The gathering was a sad event as the faith these folk had was shown naive, ridiculous even. 

Within mere months the executions began and solastalgia plagued our lives. First went the sand dunes, amidst vast protest and vast corruption, to welcome the rich, tasteless and environmentally toxic enclave called Port Coogee. Next went the gardens, the trees, the habitat for threatened species as developers of “Packham north” and Cockburn engineers clapped each other on the back.

Next went the heritage dwellings—A-listed historic buildings, razed to the ground without consultation—why? They would be out of place in the new development, says the heritage officer, these things are up to council discretion, to be translated as the rule of the mighty without systems of correction. The last cull was community voice and concern itself, trust in representation and fair process.

I live in the fore-mentioned cottage, one last standing heritage dwelling, an anachronism to be sure, on a road called Rigby Avenue. The street is named after original settler Robert Rigby who built our 1913 cottage—now flanked by two McMansions, out of context perhaps? Rigby Avenue is full of retired folks, ancestors of settlers, politically shy, used to the premise of good faith, the premise of community, living local treasures you may say.

Many of these elderly people, over 40 or more, came out on a stormy September night last year, a culminative act, after years of petitions, submissions, emails, phone calls, pleas to council to address the traffic problem on Rigby Avenue,  one that is beyond liveability since the “development” began with no traffic report of the existing area.

The gathering was a sad event as the faith these folk had was shown naive, ridiculous even.

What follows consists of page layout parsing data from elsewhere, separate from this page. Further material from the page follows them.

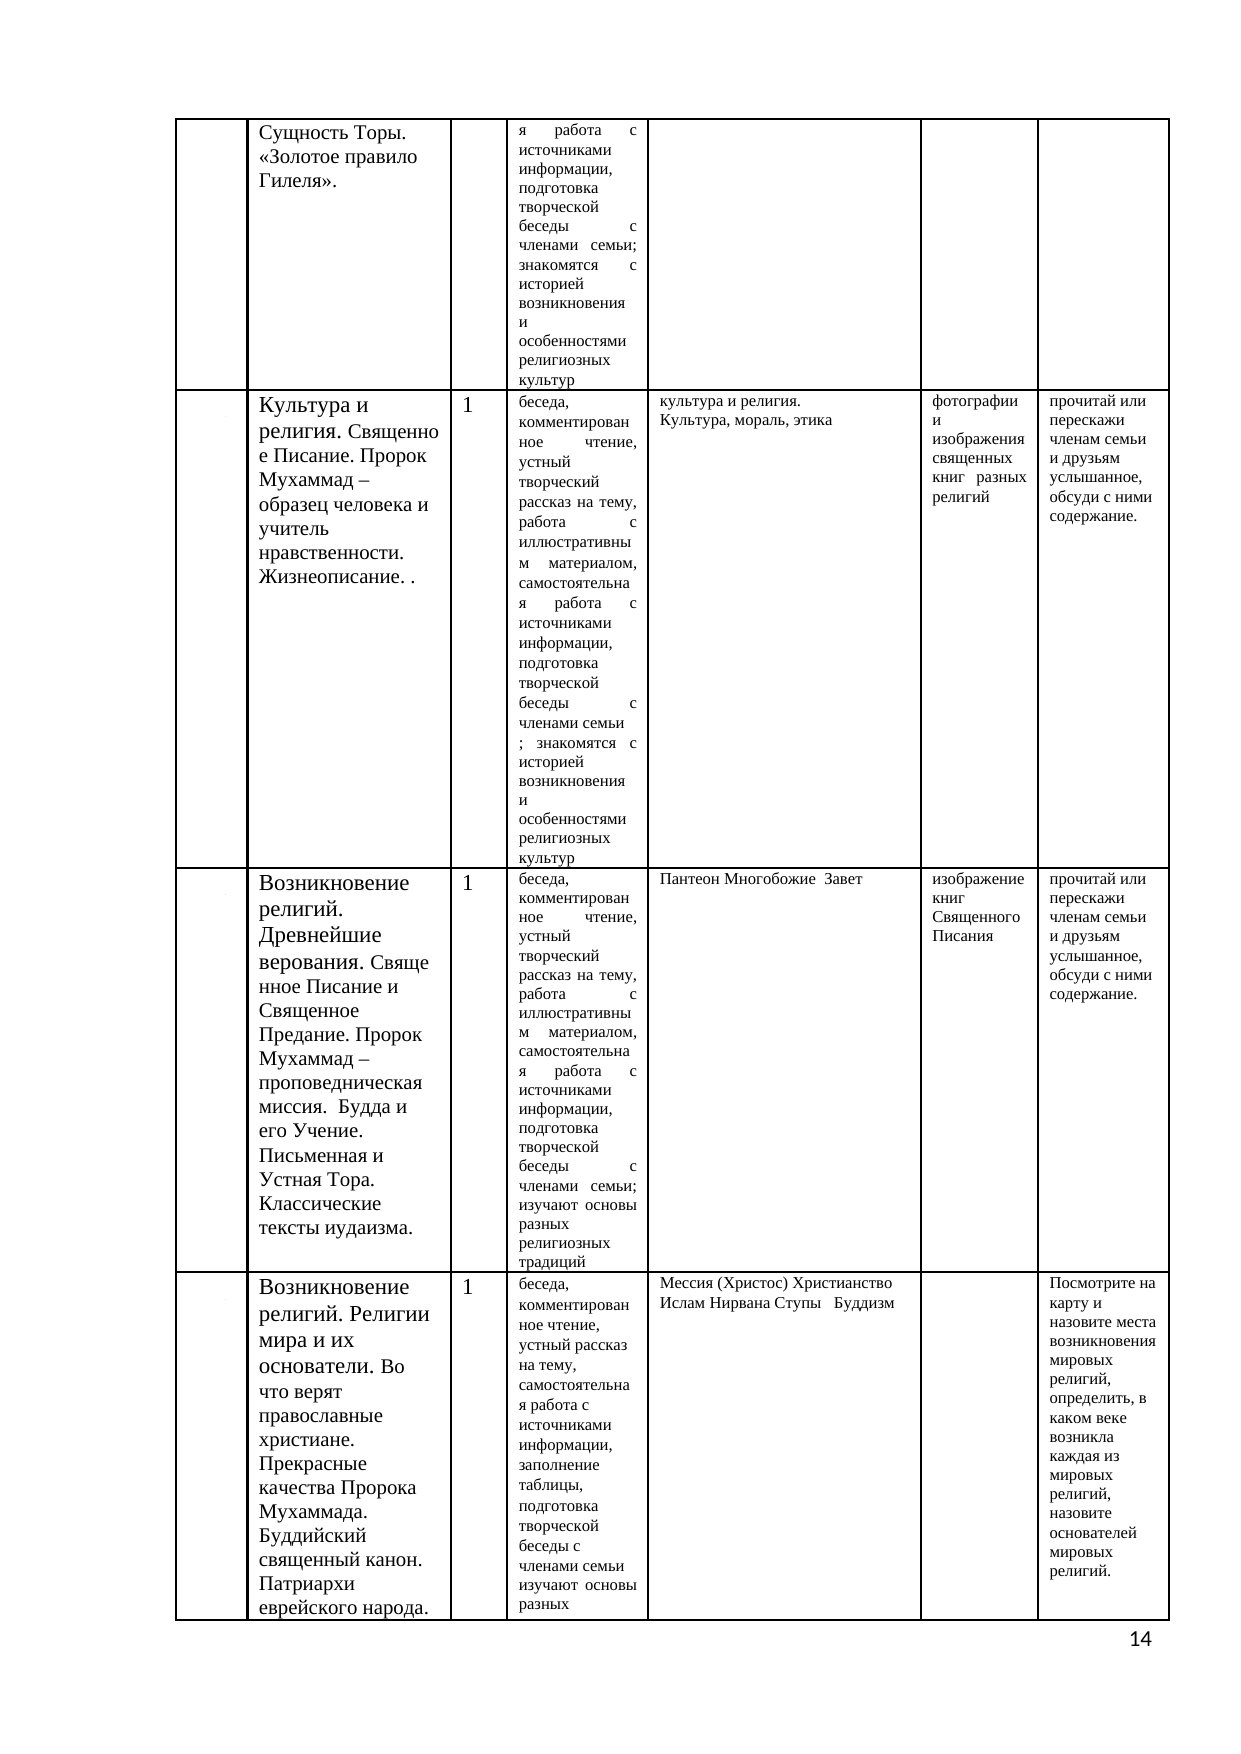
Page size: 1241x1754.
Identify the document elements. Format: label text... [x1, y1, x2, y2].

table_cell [649, 120, 920, 388]
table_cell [249, 120, 450, 388]
table_cell беседа, комментированное чтение, устный творческий рассказ на тему, работа с иллюстративным материалом, самостоятельная работа с источниками информации, подготовка творческой беседы с членами семьи ; знакомятся с историей возникновения и особенностями религиозных культур [508, 391, 647, 867]
table_cell прочитай или перескажи членам семьи и друзьям услышанное, обсуди с ними содержание. [1039, 391, 1168, 867]
table_cell прочитай или перескажи членам семьи и друзьям услышанное, обсуди с ними содержание. [1039, 869, 1168, 1271]
table_cell [177, 869, 246, 1271]
table_cell 1 [452, 120, 506, 388]
table_cell [177, 1273, 246, 1619]
table_cell беседа, комментированное чтение, устный творческий рассказ на тему, работа с иллюстративным материалом, самостоятельная работа с источниками информации, подготовка творческой беседы с членами семьи; изучают основы разных религиозных традиций [508, 869, 647, 1271]
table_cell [508, 1273, 647, 1619]
table_cell [922, 1273, 1037, 1619]
table_cell Культура и религия. Священное Писание. Пророк Мухаммад – образец человека и учитель нравственности. Жизнеописание. . [249, 391, 450, 867]
table_cell [177, 391, 246, 867]
table_cell изображение книг Священного Писания [922, 869, 1037, 1271]
table_cell Возникновение религий. Древнейшие верования. Священное Писание и Священное Предание. Пророк Мухаммад – проповедническая миссия. Будда и его Учение. Письменная и Устная Тора. Классические тексты иудаизма. [249, 869, 450, 1271]
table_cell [1039, 120, 1168, 388]
table_cell Пантеон Многобожие Завет [649, 869, 920, 1271]
table_cell 1 [452, 391, 506, 867]
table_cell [1039, 1273, 1168, 1619]
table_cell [249, 1273, 450, 1619]
table_cell фотографии и изображения священных книг разных религий [922, 391, 1037, 867]
table_cell 1 [452, 869, 506, 1271]
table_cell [649, 1273, 920, 1619]
table_cell 1 [452, 1273, 506, 1619]
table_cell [508, 120, 647, 388]
table_cell культура и религия. Культура, мораль, этика [649, 391, 920, 867]
table_cell [922, 120, 1037, 388]
table_cell [177, 120, 246, 388]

Council staff produced to a staring group of 40, a Powerpoint presentation weighted in percentiles, graphs and callously exerted power to make it known they had no intent of respecting, let alone acting on, the concerns of these citizens, no intent at all.

A dejected, tired group left that night, some of whom were similarly assaulted at a council meeting a week later. Now the road exceeds the carrying capacity for a local road (more than 3000 a day) and the council still suggests “current traffic volumes and speeds in Rigby Avenue are not a surprise and would not warrant immediate action”. A small offence perhaps in the wake of vaster and more significant destruction, but a symbolic one and one that deeply affects the lives of people who are trying to make home on Rigby Avenue.

Solastalgia  has become something else—what might it be when you have to run from place, a place called home, because those who make decisions with no concern for community destroy peace, trust and hope, destroy a sense of belonging?

Cockburn council—as you smoulder, spark and burn I and many others will stand warmed by your funeral pyre, solemn at your failings still but hopeful as the flames are fanned by the winds of the Fremantle doctor—Dr Brad Pettit and his crew, progressive in the best sense of the word, community and environmentally minded people who may heal the carnage of place and trust you have left in your wake.